Monday, March 30, 2026

 

Monday, March 30, 2026

    Ten thousand people show up for the no king rally by the beach in Monterey. I wonder where they all parked and what about bathrooms, food, benches.  I search the facebook images to see how it is handled. I am sure there was a lot of invisible work done by the organizers. I have to stay at home.

     My roommate plants sunflower seeds along the back fence.  Potential tall gorgeous sun flowers. The potato patch is filling up with green plants. During the day I look over the deck railing to see what is growing. Lots of patches of turned earth amidst the brown grasses.

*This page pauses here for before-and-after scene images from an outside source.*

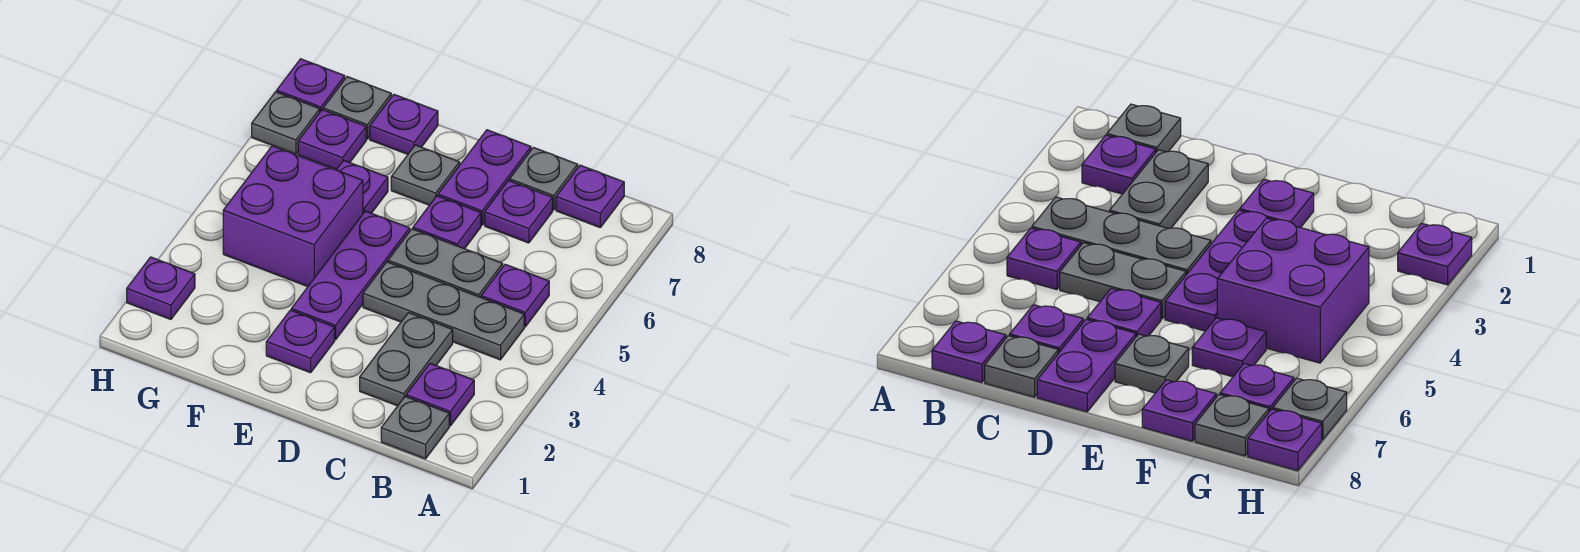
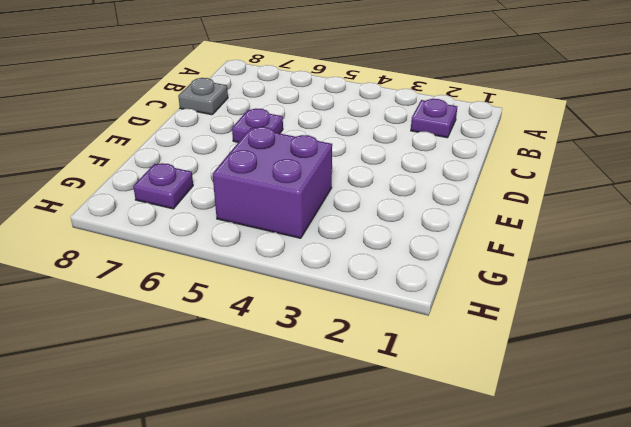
none -> grey plate B1 level 1
none -> grey plate B4:D4 level 1
none -> purple plate B5 level 1

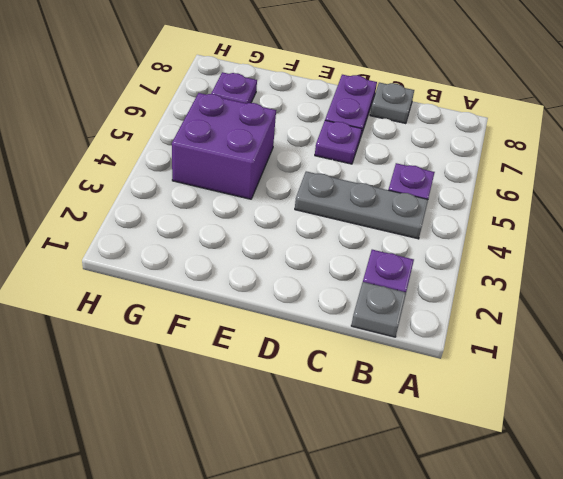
none -> purple plate B8 level 1
none -> grey plate C2:C3 level 1
none -> grey plate C5:D5 level 1

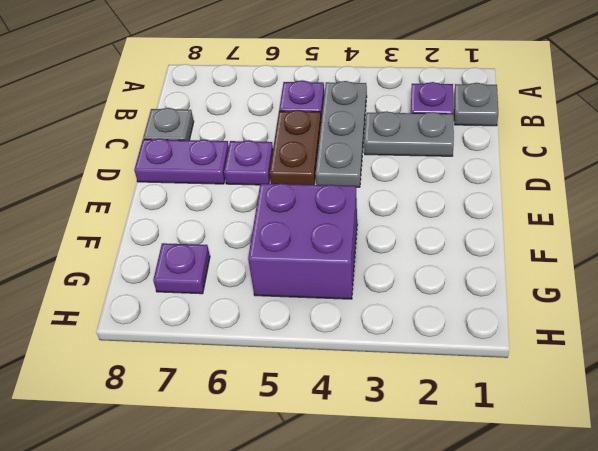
brown plate C5:D5 level 1 -> grey plate C5:D5 level 1
none -> purple plate B8 level 1
none -> purple plate C7 level 1
none -> purple plate E2 level 1

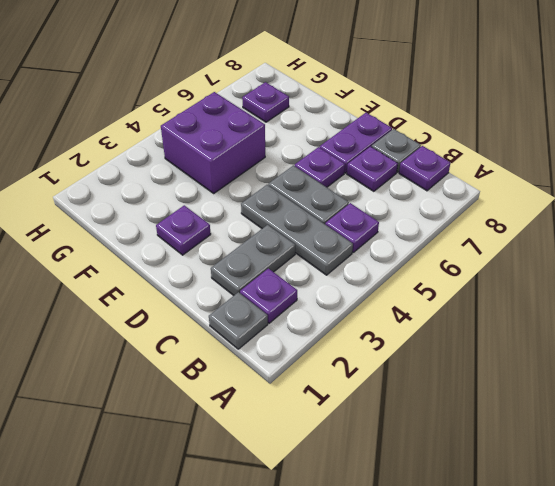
none -> purple plate E3:E5 level 1
none -> grey plate E7 level 1
none -> purple plate F6 level 1

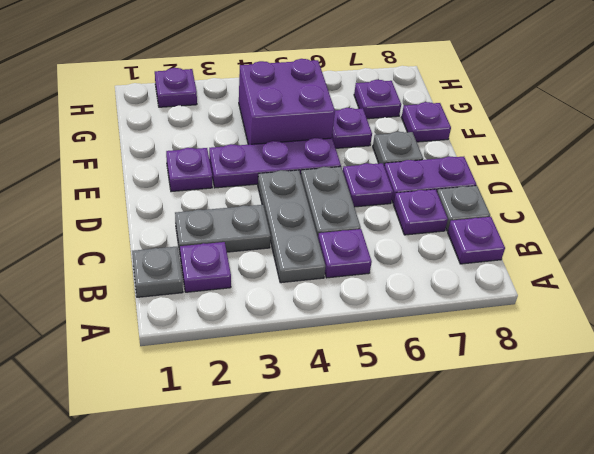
none -> grey plate G8 level 1
none -> grey plate H7 level 1
none -> purple plate H8 level 1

     The tall man brings me a home made dinner with meat and mushrooms.  He is checking on my fickle esophagus. After each meal I smile, grateful for the ability to swallow easily.

      We watch another episode of the madcap show DEADLOCH.  I am looking for a written summery of what the show is really about. And I spend a lot of the day reading FIRESTORM by Jacob Soboroff. I am curious how the fire response team makes decisions and fight fires. I am afraid of fire storms. And fire season is starting here.